Les derniers jours de la guerre du Pacifique : la folle histoire qui a dessiné l'avenir de l'Asie
"Ceci pourra paraître absurde maintenant, mais lorsque la bombe a explosé […] j’ai clairement vu descendre deux parachutes. Il y avait vingt ou trente soldats qui les regardaient aussi, et ils se sont mis à applaudir de joie en pensant que les B-29 avaient été abattus et qu’on voyait leurs pilotes en train d’essayer de se sauver", confia le docteur Michihiko Hachiya (1), le jour du largage de la bombe atomique Little Boy sur la ville d’Hiroshima, le 6 août 1945. L’évidence de l’apocalypse s’imposa très vite. "Les rues étaient ensevelies sous les gravats et les gens bougeaient au milieu des ruines, témoigna une autre habitante. Certains étaient complètement nus. D’autres avaient un pantalon. Seuls quelques-uns portaient des paquets. Au début, je crus voir des lambeaux de vêtements qui pendaient sur certains d’entre eux. Puis je réalisai que la peau était écorchée et dévoilait la chair nue."
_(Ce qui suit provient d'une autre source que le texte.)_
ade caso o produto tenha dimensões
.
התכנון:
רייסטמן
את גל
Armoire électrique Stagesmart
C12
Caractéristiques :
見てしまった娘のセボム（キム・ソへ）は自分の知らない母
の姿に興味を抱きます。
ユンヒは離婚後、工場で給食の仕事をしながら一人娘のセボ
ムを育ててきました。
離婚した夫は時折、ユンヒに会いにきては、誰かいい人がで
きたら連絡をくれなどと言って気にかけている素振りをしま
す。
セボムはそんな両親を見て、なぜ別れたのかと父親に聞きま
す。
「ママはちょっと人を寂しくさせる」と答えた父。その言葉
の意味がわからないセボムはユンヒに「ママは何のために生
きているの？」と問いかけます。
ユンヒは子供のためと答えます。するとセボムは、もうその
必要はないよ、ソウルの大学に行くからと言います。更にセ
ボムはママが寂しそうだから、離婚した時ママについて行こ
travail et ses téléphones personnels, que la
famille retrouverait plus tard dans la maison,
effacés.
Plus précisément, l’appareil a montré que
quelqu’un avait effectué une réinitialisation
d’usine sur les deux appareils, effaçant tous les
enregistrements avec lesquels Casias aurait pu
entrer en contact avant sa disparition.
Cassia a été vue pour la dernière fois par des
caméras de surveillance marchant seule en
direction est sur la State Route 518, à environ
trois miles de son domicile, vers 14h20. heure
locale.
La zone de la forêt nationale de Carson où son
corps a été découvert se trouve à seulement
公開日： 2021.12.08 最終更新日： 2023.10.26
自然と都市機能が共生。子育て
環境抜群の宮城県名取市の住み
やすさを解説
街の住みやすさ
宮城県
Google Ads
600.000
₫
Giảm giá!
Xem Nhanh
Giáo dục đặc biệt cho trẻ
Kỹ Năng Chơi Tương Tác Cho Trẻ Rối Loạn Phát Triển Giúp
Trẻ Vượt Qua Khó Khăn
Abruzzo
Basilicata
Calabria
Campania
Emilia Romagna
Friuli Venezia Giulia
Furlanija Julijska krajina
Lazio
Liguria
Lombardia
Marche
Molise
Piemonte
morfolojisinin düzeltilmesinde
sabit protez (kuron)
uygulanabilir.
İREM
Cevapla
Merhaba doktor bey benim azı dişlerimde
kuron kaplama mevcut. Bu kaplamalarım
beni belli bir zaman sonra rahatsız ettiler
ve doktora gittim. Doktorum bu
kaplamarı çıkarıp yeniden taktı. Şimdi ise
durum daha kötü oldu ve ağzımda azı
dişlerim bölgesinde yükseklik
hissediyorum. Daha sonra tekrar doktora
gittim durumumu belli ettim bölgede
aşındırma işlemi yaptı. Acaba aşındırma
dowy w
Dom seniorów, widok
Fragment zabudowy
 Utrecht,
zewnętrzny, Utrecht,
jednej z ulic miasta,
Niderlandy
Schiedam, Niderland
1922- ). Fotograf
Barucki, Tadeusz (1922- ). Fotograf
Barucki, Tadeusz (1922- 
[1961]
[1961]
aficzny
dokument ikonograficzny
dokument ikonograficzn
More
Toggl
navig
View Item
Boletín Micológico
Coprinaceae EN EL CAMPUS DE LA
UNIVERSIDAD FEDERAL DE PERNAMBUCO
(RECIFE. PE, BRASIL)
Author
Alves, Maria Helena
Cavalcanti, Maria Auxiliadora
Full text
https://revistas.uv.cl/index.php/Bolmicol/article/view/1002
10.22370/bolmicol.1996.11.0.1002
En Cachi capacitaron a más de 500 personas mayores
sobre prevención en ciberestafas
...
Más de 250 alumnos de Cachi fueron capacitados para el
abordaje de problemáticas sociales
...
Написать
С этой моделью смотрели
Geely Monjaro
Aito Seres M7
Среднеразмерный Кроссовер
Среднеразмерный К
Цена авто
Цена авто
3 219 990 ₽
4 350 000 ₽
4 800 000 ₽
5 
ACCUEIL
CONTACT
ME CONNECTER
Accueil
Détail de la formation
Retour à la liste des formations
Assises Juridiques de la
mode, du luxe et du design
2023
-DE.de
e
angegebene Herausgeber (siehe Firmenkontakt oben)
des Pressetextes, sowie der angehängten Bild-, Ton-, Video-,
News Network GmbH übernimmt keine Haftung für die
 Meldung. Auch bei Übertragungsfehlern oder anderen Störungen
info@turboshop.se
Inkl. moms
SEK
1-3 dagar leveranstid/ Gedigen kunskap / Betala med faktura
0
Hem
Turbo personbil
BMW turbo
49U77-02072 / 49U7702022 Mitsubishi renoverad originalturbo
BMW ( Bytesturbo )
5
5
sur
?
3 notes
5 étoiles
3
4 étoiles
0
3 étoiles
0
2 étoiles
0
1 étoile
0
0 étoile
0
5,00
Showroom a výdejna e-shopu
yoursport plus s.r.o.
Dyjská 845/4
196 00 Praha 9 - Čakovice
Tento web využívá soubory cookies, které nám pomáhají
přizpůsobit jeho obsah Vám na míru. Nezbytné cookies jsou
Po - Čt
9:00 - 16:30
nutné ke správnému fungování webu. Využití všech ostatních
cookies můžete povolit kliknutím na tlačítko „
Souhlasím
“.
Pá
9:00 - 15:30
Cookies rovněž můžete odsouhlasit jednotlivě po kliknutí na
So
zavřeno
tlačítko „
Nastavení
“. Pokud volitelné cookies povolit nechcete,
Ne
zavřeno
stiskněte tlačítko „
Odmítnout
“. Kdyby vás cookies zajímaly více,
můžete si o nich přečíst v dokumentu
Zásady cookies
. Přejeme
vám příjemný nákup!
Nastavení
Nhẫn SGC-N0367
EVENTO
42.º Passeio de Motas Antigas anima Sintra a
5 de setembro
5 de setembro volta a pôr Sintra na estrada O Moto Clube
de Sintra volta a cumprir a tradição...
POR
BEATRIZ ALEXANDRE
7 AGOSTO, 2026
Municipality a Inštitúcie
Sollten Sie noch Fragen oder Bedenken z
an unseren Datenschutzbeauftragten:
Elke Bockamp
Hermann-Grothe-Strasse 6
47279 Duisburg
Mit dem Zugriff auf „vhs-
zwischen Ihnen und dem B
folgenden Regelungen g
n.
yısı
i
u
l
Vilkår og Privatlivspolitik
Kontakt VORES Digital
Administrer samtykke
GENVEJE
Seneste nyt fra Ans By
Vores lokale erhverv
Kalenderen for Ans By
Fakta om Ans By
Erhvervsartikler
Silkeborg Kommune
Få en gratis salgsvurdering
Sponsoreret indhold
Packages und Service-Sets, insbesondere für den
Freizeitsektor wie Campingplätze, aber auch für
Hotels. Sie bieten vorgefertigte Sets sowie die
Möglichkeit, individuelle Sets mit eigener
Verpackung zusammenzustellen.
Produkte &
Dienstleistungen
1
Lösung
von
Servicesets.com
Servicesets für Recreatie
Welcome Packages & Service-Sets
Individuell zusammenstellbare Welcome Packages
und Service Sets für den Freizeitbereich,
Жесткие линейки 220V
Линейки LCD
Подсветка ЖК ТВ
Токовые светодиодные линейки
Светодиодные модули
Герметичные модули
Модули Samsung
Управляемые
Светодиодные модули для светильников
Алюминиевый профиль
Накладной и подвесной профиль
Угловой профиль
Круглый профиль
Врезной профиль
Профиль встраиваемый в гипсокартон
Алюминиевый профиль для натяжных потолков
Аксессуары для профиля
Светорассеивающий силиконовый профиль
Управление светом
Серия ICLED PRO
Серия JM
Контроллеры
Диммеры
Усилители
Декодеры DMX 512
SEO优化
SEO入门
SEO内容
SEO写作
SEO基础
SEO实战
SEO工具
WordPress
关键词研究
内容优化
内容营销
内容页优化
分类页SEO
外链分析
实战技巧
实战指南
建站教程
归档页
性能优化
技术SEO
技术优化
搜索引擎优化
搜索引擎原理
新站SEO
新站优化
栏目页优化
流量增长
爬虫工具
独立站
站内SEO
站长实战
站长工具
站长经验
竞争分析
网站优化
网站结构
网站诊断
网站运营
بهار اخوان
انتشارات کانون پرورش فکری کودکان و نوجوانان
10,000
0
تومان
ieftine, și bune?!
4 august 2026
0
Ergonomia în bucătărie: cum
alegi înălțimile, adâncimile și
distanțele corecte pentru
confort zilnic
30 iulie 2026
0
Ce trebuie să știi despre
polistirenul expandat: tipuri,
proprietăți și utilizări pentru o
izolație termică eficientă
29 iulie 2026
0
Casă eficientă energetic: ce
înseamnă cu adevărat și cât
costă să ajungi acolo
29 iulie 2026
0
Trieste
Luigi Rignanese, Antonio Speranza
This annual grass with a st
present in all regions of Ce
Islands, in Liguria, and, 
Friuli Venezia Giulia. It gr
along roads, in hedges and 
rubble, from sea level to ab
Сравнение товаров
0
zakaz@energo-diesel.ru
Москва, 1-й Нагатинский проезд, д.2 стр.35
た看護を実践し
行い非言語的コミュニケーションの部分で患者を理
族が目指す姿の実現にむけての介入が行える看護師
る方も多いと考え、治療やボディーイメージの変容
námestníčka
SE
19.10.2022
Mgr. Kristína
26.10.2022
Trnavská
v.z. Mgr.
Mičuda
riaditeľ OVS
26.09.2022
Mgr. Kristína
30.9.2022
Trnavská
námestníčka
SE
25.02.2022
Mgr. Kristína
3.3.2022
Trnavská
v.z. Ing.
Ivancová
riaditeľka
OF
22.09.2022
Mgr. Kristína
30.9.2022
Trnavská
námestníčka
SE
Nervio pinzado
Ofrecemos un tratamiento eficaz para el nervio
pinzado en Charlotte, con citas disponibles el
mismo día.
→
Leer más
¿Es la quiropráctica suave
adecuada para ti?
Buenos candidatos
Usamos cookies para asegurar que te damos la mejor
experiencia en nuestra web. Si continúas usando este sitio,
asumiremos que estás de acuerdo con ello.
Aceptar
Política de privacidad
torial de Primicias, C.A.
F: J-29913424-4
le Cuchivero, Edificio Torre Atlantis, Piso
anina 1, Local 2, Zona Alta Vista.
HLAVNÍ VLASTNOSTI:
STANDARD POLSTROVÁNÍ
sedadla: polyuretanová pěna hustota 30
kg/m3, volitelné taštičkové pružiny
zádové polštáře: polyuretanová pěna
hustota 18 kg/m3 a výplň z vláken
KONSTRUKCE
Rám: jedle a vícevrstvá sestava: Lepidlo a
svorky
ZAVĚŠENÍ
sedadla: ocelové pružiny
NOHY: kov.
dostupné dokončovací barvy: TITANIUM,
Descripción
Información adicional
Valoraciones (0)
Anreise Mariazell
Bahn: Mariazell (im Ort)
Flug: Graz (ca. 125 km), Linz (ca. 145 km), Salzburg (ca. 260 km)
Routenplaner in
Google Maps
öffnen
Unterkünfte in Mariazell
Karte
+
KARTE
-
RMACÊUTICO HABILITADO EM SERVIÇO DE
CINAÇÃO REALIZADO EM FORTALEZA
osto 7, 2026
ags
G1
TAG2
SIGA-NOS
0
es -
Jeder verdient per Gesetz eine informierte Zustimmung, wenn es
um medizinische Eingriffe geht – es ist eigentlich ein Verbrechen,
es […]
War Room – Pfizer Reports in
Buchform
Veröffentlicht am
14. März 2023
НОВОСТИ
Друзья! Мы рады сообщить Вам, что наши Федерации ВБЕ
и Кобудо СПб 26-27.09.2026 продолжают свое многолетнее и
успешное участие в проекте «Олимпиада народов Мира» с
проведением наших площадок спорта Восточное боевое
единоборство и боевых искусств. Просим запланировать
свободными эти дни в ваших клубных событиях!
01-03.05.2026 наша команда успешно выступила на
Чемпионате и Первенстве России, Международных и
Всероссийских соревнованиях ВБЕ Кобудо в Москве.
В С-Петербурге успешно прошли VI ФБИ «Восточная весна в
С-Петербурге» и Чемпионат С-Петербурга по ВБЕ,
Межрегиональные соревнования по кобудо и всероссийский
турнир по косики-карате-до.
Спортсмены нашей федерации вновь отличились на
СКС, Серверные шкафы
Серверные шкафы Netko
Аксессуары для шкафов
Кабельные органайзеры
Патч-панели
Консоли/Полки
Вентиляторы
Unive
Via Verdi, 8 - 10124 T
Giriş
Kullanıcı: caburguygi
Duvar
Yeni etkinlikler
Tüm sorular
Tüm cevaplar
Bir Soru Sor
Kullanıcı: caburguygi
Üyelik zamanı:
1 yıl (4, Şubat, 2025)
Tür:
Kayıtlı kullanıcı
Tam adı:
Après le cataclysme atomique, tout s’accélère. Le 8 août, en vertu des accords de Yalta, les Soviétiques déclarent la guerre au Japon. Avec 1,5 million d’hommes, ils envahissent la Mandchourie, rebaptisée Mandchoukouo depuis sa conquête par le régime impérial en 1931, ainsi que le nord-est de la Corée et le sud de l’île de Sakhaline. En moins d’un mois, l’Armée rouge va faire prisonnier près de 600 000 soldats. Le 9, une seconde bombe atomique baptisée Fatman est larguée sur Nagasaki. Les deux nouvelles armes vont tuer entre 250 000 et 300 000 personnes, en y incluant les décès à plus long terme. Selon l’historien Werner Gruhl (2), ce chiffre vertigineux est à mettre en regard des 2,6 millions de morts pronostiqués si la guerre avait duré les six mois de plus nécessaires à la victoire. Soit dix fois le bilan nucléaire. Tous les experts ne sont cependant pas de cet avis. "Le Japon était déjà vaincu et lâcher la bombe était totalement inutile", écrivit même dans ses mémoires Dwight D. Eisenhower, ancien commandant suprême des forces alliées et ex-président américain (1953-1961).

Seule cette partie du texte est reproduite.